7 ) MANIC STREET PREACHERS - Gold Against The Soul (Columbia, 1993)


Big whoops. There I was focusing on the acclaimed likes of debut Generation Terrorists and immortally scathing The Holy Bible and I practically ignored the frequently maligned album in- between, only to find out it was actually rather unfairly maligned. Maybe it doesn't have as many great tracks as other albums, but history now proves it to be a shiny vibrant rock gem as opposed to the corporate cock-suck it was made out to be at the time by some. Idiots.


6) TUBEWAY ARMY - Replicas (Beggars Banquet, 1979)


Young Gary was jamming with his so-so punk rock band one day and started dicking about with a synthesizer that some muso geek had left behind in the studio. Awesome then followed.


5) ROCKET FROM THE CRYPT - RFTC (Interscope, 1998)


Rocket From The Crypt were the best Rock 'n' Roll band in the world to never have a Number 1 hit. They were never huge, and for this reason alone, human society should hang its collective head in shame.

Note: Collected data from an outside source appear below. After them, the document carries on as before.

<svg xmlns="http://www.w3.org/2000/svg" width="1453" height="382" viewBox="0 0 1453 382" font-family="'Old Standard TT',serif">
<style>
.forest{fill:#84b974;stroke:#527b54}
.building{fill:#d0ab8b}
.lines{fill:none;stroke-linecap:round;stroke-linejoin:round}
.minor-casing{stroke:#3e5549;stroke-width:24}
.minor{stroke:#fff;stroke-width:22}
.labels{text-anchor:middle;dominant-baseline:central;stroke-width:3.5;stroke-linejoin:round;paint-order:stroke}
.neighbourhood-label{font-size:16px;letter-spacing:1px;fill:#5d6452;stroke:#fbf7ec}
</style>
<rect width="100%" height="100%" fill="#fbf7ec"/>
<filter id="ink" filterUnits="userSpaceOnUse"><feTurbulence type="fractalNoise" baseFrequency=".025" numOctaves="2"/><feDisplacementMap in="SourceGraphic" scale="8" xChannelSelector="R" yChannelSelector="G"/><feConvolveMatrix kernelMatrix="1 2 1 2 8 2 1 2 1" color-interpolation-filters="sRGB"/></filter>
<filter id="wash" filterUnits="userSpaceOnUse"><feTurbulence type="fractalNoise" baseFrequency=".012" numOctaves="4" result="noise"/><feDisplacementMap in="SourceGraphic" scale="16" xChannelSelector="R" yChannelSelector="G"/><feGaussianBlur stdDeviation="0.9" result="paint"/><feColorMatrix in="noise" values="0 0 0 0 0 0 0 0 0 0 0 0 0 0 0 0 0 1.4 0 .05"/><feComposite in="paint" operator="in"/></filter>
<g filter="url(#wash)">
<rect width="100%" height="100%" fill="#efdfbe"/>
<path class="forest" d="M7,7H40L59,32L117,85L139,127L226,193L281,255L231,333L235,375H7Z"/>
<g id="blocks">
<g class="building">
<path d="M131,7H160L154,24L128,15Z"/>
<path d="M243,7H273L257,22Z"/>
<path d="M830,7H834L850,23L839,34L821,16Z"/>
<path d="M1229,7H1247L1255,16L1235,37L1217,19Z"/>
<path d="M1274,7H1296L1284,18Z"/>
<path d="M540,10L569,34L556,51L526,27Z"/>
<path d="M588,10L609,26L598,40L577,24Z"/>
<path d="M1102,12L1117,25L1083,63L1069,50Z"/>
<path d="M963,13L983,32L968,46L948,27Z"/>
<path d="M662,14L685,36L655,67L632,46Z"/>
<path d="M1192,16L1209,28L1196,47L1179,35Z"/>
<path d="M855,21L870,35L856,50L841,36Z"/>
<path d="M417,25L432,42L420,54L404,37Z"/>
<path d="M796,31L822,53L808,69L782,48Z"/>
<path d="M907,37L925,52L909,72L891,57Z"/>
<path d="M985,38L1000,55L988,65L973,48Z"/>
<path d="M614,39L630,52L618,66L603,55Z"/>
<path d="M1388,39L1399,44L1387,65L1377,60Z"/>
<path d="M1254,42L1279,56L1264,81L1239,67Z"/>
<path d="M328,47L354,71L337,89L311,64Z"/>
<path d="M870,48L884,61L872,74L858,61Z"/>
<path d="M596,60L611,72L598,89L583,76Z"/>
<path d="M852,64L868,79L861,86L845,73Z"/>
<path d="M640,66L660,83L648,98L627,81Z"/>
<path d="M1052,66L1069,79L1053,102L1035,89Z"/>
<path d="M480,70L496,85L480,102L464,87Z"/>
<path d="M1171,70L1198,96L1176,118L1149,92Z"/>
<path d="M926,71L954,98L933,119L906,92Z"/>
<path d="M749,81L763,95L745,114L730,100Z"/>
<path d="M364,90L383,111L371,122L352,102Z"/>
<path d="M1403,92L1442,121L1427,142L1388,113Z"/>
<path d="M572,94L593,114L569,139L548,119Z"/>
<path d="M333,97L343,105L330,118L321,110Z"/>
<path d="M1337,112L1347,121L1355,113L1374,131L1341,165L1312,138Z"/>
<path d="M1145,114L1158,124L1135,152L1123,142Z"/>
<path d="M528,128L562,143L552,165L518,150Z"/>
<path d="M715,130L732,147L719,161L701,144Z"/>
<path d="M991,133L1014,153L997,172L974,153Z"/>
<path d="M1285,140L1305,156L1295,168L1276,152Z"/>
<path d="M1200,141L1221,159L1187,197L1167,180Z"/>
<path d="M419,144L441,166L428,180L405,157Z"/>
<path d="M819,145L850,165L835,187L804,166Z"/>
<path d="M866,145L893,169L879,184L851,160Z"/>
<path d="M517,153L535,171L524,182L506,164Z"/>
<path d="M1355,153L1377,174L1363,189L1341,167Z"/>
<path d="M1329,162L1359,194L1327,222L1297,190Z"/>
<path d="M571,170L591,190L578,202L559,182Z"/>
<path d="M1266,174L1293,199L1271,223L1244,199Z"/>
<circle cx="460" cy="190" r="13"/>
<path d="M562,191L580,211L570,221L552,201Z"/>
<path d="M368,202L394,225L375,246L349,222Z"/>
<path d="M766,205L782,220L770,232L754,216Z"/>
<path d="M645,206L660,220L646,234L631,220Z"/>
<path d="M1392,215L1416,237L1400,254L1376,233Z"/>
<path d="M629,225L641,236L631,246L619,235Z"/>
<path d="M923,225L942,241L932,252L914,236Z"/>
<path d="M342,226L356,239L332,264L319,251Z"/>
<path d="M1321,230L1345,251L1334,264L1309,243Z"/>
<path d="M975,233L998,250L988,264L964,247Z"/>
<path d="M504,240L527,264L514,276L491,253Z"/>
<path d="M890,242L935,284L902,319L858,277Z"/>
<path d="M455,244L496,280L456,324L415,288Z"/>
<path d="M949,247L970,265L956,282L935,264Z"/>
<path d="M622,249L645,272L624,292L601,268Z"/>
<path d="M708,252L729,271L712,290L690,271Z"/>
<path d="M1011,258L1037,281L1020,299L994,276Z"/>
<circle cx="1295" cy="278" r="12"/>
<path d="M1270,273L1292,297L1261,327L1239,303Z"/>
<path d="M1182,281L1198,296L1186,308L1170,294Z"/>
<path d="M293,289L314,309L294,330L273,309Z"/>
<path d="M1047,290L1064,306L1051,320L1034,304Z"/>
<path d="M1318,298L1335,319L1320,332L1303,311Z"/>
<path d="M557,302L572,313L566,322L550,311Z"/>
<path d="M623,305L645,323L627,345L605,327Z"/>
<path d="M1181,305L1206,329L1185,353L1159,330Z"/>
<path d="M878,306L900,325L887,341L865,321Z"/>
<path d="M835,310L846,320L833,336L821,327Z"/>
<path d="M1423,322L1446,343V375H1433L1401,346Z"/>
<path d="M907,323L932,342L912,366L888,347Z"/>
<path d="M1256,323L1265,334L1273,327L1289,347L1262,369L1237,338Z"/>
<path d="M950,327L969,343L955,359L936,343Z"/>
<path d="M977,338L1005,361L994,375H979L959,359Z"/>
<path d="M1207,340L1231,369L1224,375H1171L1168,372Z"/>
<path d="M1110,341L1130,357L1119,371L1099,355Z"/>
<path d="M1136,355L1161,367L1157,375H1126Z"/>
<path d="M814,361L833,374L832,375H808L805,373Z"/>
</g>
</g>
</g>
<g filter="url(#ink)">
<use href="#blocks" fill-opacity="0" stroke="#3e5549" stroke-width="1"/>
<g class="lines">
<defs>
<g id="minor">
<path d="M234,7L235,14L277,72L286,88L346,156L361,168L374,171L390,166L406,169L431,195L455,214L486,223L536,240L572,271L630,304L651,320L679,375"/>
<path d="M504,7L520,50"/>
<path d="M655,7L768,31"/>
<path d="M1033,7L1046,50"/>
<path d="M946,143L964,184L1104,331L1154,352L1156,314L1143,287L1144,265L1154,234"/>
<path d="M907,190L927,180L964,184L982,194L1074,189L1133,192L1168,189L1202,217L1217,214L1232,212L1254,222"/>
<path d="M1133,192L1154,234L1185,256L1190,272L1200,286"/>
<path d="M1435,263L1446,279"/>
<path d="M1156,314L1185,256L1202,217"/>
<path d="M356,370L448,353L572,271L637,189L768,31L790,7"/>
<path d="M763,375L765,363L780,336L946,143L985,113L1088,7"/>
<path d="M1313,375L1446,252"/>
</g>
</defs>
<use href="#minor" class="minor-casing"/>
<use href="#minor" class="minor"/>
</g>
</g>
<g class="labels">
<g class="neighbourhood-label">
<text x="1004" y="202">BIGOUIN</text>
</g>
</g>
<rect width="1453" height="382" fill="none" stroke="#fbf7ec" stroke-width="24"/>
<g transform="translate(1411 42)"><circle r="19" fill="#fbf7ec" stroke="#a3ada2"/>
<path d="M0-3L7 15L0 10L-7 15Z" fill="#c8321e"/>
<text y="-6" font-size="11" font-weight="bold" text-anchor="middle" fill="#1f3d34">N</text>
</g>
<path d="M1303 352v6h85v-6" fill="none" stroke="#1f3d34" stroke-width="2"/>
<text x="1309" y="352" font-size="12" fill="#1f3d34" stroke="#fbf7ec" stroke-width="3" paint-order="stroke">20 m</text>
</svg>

4) DEXYS MIDNIGHT RUNNERS - Searching For The Young Soul Rebels (EMI, 1980)


Weddings and cheesy nightclubs have a lot to answer for, ensuring that most people will only ever remember a great band's "big hit", and maybe even think of said band as a "One Hit Wonder". This is unacceptable. Searching... was the Northern Soul debut from Dexys that precede Come on Eileen by two years. It included the marvellous single Geno as well as justified classics Tell Me When My Light Turns Green and There There My Dear. Listen to it. Dance. Feel Good. Pass it On.

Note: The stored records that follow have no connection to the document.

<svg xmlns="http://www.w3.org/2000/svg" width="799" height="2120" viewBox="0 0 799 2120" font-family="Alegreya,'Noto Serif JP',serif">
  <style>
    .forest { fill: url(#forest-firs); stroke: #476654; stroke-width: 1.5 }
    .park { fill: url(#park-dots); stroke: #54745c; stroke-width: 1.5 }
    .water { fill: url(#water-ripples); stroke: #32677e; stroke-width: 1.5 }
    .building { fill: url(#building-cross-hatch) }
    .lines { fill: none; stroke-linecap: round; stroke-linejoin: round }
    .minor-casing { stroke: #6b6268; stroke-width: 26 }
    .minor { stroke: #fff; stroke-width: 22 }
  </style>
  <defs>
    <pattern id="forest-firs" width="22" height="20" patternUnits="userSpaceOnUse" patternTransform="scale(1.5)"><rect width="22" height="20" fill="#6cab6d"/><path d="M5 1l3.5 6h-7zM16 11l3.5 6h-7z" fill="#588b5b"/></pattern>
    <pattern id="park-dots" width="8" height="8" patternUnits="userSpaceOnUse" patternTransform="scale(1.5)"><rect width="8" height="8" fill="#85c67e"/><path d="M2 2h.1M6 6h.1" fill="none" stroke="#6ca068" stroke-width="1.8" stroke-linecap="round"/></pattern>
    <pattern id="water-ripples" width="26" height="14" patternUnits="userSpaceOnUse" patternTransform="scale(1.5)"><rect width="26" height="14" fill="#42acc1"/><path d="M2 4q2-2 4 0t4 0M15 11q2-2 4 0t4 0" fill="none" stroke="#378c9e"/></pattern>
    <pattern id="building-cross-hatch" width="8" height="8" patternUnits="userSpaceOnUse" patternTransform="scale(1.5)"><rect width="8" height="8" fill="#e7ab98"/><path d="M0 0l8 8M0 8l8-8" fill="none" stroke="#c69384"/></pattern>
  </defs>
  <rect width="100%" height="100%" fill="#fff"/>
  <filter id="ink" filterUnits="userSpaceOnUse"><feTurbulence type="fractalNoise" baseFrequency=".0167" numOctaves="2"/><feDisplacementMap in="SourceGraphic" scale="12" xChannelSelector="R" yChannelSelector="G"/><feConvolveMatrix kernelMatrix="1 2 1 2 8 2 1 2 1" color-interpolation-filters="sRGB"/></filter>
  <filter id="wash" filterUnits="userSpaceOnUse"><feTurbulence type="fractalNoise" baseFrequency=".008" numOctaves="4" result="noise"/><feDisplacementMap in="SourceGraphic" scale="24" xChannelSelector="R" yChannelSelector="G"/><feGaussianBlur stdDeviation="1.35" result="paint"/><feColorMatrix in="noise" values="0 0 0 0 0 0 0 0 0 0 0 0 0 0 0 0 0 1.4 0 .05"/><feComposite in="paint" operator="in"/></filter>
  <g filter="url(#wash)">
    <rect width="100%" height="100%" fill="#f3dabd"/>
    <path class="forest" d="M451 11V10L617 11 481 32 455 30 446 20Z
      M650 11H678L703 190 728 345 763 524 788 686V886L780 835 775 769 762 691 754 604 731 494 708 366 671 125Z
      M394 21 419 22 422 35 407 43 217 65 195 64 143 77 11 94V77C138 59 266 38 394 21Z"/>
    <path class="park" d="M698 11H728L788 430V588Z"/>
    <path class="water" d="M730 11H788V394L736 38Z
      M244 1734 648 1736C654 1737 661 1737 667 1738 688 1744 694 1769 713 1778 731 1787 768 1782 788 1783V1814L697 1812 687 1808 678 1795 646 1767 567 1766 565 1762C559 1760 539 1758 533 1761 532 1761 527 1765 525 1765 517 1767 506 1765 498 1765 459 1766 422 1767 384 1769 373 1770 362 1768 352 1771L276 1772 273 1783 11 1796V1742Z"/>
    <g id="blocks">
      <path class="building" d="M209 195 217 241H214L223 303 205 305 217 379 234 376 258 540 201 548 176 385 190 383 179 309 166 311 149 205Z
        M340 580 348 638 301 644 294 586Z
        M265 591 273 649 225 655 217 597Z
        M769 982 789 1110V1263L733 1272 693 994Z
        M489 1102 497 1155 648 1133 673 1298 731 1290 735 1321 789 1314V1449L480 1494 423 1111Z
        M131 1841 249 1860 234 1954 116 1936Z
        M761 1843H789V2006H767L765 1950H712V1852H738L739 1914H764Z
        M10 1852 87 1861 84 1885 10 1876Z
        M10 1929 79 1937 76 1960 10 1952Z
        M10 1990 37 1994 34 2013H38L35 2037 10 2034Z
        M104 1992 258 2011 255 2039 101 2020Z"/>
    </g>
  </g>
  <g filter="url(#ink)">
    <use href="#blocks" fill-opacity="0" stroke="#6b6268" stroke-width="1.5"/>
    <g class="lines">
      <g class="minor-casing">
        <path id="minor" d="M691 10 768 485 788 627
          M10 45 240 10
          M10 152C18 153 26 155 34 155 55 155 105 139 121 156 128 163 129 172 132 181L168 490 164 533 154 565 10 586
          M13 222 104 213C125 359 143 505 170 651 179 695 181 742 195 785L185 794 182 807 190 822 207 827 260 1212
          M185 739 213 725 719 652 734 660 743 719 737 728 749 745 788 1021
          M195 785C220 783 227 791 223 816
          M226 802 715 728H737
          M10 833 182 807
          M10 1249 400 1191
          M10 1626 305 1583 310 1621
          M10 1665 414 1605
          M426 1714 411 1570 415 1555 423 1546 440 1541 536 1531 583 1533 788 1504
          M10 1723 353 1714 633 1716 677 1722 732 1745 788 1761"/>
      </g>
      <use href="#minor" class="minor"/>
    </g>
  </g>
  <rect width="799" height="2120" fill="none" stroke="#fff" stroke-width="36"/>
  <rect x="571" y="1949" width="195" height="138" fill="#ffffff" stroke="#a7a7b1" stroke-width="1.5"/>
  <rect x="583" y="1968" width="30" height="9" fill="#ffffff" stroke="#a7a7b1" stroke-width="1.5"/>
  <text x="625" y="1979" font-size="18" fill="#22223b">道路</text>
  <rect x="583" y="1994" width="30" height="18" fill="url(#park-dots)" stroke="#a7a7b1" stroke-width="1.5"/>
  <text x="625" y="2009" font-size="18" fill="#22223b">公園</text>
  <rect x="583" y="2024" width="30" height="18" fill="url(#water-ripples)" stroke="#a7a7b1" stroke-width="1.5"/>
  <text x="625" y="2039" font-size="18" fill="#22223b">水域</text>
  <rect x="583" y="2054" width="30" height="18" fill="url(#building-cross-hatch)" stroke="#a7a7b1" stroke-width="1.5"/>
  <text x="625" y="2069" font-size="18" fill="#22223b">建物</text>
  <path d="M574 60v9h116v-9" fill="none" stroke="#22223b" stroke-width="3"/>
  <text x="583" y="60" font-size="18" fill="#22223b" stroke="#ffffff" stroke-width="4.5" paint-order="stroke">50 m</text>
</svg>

3) VITALIC - Ok Cowboy (Citizen, 2005)


When folk consider what the French are good at, they normally think of the obvious: Red Wine; Kissing; Revolutions; Whimsical movies about benevolent cafe-workers...but no-one ever thinks of synthesized pop, unless they know what they're talking about. Pascal Arbez is up there with Jean-Michel Jarre and Air in conjuring up pure magic with the keyboard, as well as keeping plenty of variety in the mix. No track sounds the same and the whole thing effortlessly flows. From the Motorcycle digital Metal of My Friend Dario through the analogue stutter of Repair Machines to the introverted pulse of Trahison. A ruddy pleasure from start to finish.

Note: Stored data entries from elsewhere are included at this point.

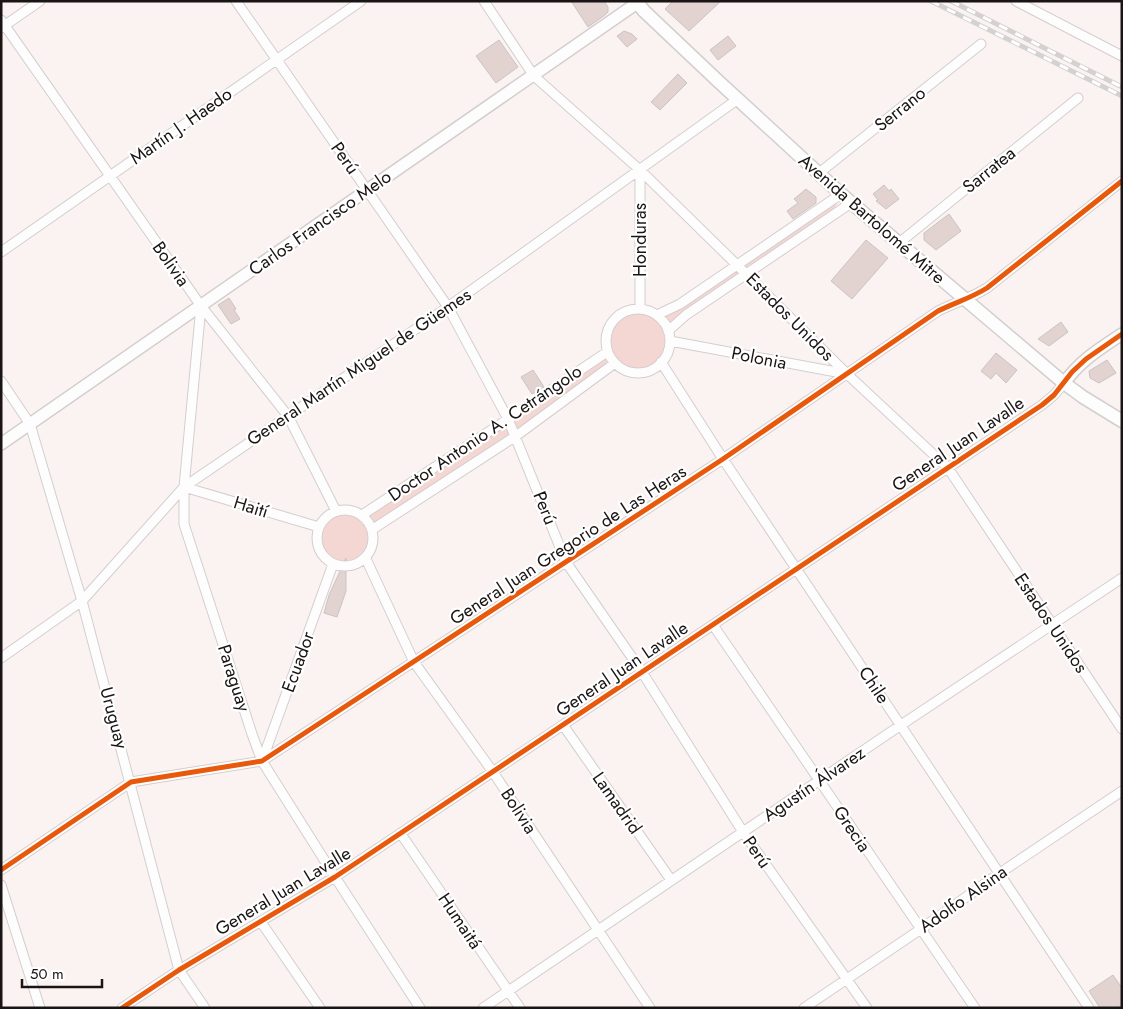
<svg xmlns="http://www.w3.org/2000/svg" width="1123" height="1009" viewBox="0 0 1123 1009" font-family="Jost,sans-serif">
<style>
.green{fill:#f4d6d2}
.building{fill:#e2d3d1;stroke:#cac4c3}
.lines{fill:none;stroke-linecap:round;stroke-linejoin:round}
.minor-casing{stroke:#d4cece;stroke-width:11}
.tertiary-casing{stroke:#d4cece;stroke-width:14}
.secondary-casing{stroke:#d4cece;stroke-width:15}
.minor{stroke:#fefdfd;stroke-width:9}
.tertiary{stroke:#fefdfd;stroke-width:11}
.secondary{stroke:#fefdfd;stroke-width:12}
.rail-casing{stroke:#d4d2d1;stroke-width:5}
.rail{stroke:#fff;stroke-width:3;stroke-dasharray:9;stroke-linecap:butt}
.cycleway-casing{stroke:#fff;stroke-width:8}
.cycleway{stroke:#e8590c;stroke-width:5}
.labels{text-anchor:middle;stroke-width:4.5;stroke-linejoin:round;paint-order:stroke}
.street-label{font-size:18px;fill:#1a1414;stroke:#fff}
</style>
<rect width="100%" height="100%" fill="#faf3f2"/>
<path class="green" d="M841 194 832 215 668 331 664 322 657 315Z
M609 341a28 28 0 1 1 56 0a28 28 0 1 1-56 0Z
M607 352 615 363 373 529 362 515Z
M322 538a23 23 0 1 1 46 0a23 23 0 1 1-46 0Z"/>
<path class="building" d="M571 1H604L608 7V12L605 15 588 27Z
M673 1H721L689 31 665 9Z
M624 31 632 34 637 39 627 47 617 36Z
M728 36 736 46 718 60 710 50Z
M499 40 518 67 496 83 476 56Z
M678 74 687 83 660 110 651 102Z
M884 185 889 191 891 189 899 199 886 209 876 201 878 200 873 194Z
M806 189 816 197V203L793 219 787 211 798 203 794 199Z
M949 214 961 231 936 250 924 240V233Z
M866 240 888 258 852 299 831 281Z
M229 298 236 309 234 310 240 319 231 324 218 305Z
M1061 322 1068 332 1049 346 1038 339Z
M996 353 1017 370 1006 383 996 373 991 379 981 371Z
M1107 360 1116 373 1099 383 1090 378 1089 371Z
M533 370 544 387 532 394 521 377Z
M346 558V591L337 617 324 613 329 595Z
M1113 975 1122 988V1005L1117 1008H1100L1089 991Z"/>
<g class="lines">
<defs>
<path id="minor" d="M236 1 448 307 508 419 566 562 642 672 743 832 867 1008
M484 1 534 76 640 170 737 265 847 374 948 468 1122 729
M1016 1 1122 56
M1 20 201 306 288 416 336 511
M1 28 40 1
M819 173 981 44
M899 243 1078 98
M1 252 361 1
M201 306 184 487V524L252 734 262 761 335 877 420 1008
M640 309V170
M606 341a32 32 0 1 1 64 0a32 32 0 1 1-64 0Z
M657 315 680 304 841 194
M668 331 686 315 851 203
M670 341 847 374
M661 362 723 459 1089 1008
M1 381 30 424 82 601 179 970 205 1008
M184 487 319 527
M317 538a28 28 0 1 1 56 0a28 28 0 1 1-56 0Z
M362 515 508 419 607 352
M373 529 516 436 615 363
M366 559 414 662 493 772 650 1008
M713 625 975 1008
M1 658 82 601 184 487 448 307 738 99
M563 725 671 880
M262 761 333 564
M401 834 520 1008
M1 870 131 782 262 761 723 459 938 311C954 303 971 298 987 288L1122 181
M1 885 40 1008
M261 922 320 1008
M122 1008 179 970 335 877 1042 405 1054 395 1064 383
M483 1008 901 725 1122 578
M804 1008 921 929 1000 873 1122 791"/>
<path id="tertiary" d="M1064 383C1081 360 1098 350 1122 334
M1 444 640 1"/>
<path id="secondary" d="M636 1 644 11 718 81 841 194 1064 383 1083 397 1122 421"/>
</defs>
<use href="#minor" class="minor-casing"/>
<use href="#tertiary" class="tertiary-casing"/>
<use href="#secondary" class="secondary-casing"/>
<use href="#minor" class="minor"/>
<use href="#tertiary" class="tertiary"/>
<use href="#secondary" class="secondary"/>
<defs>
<path id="rail" d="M931 1 1122 96
M951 1 1122 87"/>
</defs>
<use href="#rail" class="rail-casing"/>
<use href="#rail" class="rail"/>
<defs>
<path id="cycleway" d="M1 870 131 782 262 761 723 459 938 311C954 303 971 298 987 288L1122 181
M122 1008 179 970 335 877 1042 405 1054 395 1072 372 1086 359 1122 334"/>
</defs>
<use href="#cycleway" class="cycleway-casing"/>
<use href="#cycleway" class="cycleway"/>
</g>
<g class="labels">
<g class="street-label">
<text transform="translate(900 109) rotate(-39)" y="6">Serrano</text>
<text transform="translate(181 126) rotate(-35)" y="6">Martín J. Haedo</text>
<text transform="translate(345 158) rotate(55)" y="6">Perú</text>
<text transform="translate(989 170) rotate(-39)" y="6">Sarratea</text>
<text transform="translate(872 219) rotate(41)" y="6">Avenida Bartolomé Mitre</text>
<text transform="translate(320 223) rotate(-35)" y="6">Carlos Francisco Melo</text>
<text transform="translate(640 240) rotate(-90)" y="6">Honduras</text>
<text transform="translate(171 264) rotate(55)" y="6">Bolivia</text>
<text transform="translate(790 317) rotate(45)" y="6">Estados Unidos</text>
<text transform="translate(759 358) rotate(11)" y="6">Polonia</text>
<text transform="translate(359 367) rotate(-34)" y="6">General Martín Miguel de Güemes</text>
<text transform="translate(485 433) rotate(-34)" y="6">Doctor Antonio A. Cetrángolo</text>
<text transform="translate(958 444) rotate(-34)" y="6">General Juan Lavalle</text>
<text transform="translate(251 507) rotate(17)" y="6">Haití</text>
<text transform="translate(545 508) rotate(68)" y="6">Perú</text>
<text transform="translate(568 545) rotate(-33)" y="6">General Juan Gregorio de Las Heras</text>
<text transform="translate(1051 623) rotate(56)" y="6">Estados Unidos</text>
<text transform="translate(298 662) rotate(-70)" y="6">Ecuador</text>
<text transform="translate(622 669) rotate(-34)" y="6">General Juan Lavalle</text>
<text transform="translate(234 678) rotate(72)" y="6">Paraguay</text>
<text transform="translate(874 685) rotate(56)" y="6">Chile</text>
<text transform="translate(114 718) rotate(75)" y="6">Uruguay</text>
<text transform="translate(814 784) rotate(-34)" y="6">Agustín Álvarez</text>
<text transform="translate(617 803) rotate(55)" y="6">Lamadrid</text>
<text transform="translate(519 811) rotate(57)" y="6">Bolivia</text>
<text transform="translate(852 829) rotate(56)" y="6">Grecia</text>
<text transform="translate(757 852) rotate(55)" y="6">Perú</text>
<text transform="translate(283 891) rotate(-31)" y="6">General Juan Lavalle</text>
<text transform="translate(963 899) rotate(-35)" y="6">Adolfo Alsina</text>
<text transform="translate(460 921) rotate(56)" y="6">Humaitá</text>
</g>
</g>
<rect width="1123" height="1009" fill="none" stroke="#1a1414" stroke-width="5"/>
<path d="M22 979v8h80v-8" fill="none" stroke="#1a1414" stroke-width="2.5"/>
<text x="30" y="979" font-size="15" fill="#1a1414" stroke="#ffffff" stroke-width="4" paint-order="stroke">50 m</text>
</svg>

2) THE KNIFE - Silent Shout (Rabid, 2006)


It's entirely feasible that Swedish sibling duo The Knife are actually from another planet. There's plenty of electronica out there, but no-one sounds as damn unique as these two. Silent Shout doesn't follow the same blueprint as previous effort Deep Cuts and was probably conjured up during a field trip to the Astral Plane. Iincredibly inhuman and intensely gratifying, when the restrained chill-out likes of Forest Families and The Captain get the adrenaline rushing as much as the extra-terrestrial pop of We Share Our Mothers' Health, you know the world is so very right in parts.


1) CRYSTAL CASTLES - Crystal Castles (Last Gang, 2008)


This may set a precedent in future years in that my top album of "years gone by" is only from the previous year and was discovered ever-so-slightly too late. Had I came across this dazzling belter just a month earlier and it would have certainly made my Top 10 of 2008. As it was, no dice, but the praise is understood. Taking digital "nintendo-core" as far as possible without making it unlistenable, Crystal Castles is a shining tribute to the infinite possibilities of what throwaway computer sounds can actually offer the world of music. Courtship Dating (Pop); Air War (Digital Prog); Xxzxcuzx Me (Rave/Heavy/Bleeding Mental); Tell Me What To Swallow (Ambient) and everything else in between. If The Machines really are winning, they're certainly pacifying us well.